### Task directions:
Report the count of lines containing the word "instead" in the entries below, and nothing more.

-------- Source data --------

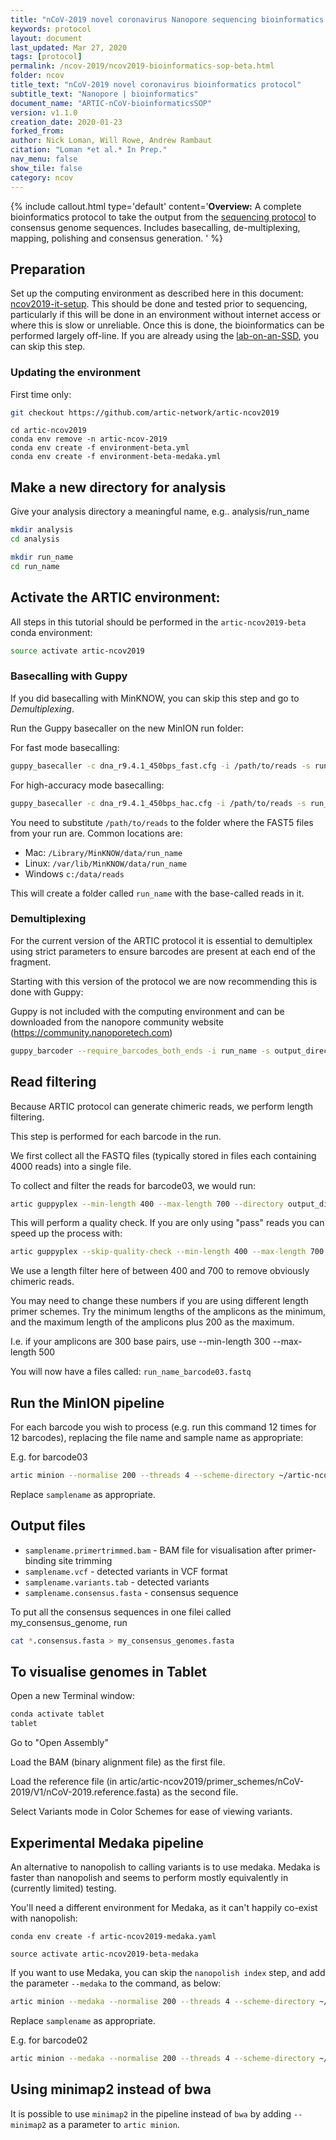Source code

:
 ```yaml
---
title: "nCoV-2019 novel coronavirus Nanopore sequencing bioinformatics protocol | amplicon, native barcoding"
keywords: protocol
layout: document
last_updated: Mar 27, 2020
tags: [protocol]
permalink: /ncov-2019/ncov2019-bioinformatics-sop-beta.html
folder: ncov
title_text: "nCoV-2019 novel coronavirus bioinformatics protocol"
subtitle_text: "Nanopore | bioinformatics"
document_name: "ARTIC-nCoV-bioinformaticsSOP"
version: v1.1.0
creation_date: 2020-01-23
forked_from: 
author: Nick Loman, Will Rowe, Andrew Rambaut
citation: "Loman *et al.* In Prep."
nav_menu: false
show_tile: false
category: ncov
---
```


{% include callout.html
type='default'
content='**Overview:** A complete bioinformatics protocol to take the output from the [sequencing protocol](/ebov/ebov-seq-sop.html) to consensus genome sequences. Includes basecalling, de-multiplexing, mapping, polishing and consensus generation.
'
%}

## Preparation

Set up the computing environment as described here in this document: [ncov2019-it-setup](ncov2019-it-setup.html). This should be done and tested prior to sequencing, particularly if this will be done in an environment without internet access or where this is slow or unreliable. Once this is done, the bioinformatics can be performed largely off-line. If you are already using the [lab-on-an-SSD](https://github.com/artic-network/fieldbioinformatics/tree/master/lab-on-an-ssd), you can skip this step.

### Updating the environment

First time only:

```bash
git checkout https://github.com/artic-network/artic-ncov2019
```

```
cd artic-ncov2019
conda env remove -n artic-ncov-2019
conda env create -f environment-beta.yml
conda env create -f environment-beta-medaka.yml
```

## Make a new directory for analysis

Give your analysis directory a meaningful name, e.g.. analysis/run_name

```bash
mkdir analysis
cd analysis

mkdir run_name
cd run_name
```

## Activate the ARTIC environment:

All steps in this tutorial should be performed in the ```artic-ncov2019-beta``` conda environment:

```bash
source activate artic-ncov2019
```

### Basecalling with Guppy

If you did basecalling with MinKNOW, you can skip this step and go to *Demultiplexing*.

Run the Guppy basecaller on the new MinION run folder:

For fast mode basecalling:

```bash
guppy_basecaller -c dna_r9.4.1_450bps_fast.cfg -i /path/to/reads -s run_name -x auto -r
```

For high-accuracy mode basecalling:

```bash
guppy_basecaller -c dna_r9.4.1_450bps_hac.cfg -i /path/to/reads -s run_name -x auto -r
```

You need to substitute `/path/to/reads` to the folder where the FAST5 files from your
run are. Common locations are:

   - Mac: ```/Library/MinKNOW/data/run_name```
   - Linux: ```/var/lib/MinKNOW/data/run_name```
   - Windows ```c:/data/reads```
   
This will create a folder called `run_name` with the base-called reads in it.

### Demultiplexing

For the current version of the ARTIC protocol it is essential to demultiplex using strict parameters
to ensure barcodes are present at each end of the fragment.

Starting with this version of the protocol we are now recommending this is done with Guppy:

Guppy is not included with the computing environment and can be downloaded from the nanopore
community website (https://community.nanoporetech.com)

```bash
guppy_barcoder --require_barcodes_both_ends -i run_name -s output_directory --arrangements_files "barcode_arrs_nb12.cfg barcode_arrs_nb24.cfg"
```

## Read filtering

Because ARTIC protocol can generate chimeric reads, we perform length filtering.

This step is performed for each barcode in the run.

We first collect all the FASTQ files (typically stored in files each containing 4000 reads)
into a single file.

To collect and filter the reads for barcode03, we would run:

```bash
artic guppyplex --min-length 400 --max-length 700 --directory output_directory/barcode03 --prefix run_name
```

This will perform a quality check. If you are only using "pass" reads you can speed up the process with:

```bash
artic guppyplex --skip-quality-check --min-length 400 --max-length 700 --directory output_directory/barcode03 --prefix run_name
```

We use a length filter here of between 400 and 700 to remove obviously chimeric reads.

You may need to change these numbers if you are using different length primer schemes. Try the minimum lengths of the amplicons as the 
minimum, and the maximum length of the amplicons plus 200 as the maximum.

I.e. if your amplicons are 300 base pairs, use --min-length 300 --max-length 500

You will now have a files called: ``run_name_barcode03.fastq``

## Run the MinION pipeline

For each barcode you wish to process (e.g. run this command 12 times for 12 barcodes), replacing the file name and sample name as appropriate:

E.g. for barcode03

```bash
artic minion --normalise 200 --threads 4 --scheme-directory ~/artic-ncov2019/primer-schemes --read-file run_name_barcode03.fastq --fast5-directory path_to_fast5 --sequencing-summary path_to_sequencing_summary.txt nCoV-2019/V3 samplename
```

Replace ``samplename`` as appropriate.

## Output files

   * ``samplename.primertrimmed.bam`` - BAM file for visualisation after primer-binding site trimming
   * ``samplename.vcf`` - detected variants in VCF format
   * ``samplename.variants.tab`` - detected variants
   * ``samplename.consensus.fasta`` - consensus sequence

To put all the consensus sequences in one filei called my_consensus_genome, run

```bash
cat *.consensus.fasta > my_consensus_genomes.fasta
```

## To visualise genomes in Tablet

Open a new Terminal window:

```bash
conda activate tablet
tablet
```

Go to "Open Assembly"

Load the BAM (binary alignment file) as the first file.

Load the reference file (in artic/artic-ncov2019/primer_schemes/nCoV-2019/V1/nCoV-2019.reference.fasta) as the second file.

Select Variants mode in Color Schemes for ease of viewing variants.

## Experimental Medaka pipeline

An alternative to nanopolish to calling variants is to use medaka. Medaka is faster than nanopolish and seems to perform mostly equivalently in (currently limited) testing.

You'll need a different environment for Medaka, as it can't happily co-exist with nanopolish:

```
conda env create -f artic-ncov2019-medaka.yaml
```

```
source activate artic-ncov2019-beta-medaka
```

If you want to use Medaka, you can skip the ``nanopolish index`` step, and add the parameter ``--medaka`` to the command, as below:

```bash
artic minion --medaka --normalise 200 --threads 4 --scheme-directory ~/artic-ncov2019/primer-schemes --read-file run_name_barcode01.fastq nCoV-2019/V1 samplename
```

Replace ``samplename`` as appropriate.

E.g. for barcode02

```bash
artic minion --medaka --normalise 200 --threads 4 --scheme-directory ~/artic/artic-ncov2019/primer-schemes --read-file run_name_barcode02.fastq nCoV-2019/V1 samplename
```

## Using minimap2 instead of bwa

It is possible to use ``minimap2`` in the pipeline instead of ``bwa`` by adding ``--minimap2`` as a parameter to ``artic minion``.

--------

### Result for this exercise:
2